--- START ---

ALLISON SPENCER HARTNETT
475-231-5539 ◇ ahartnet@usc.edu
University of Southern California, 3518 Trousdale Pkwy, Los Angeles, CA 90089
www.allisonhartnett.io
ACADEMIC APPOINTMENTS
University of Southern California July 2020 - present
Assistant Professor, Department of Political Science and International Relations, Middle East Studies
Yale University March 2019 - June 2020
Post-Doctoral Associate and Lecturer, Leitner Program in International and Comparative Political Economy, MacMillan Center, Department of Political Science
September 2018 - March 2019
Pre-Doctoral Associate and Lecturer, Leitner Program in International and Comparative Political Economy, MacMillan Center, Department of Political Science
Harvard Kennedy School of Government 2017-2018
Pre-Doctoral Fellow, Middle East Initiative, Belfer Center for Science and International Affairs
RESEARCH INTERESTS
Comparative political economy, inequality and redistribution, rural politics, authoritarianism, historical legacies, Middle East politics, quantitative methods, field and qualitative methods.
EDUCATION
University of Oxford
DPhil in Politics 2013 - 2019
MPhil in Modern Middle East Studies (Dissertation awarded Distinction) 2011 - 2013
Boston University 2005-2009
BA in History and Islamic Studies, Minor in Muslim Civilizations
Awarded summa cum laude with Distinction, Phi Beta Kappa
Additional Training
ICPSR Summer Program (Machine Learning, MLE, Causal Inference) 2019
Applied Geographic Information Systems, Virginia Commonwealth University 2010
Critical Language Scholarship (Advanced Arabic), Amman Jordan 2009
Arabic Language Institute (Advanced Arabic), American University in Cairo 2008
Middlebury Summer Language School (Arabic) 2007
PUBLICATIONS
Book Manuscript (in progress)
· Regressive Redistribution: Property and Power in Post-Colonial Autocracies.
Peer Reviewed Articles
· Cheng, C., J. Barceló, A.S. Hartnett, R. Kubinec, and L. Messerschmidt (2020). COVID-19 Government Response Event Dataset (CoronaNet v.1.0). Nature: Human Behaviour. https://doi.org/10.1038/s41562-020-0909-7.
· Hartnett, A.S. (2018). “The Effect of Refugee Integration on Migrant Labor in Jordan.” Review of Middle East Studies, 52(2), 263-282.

--- END ---

# DIRECTIONS FOR THIS TASK:
A single number is the whole answer: the tally of lines above that contain "Post".

# FINISHED EXERCISE:
2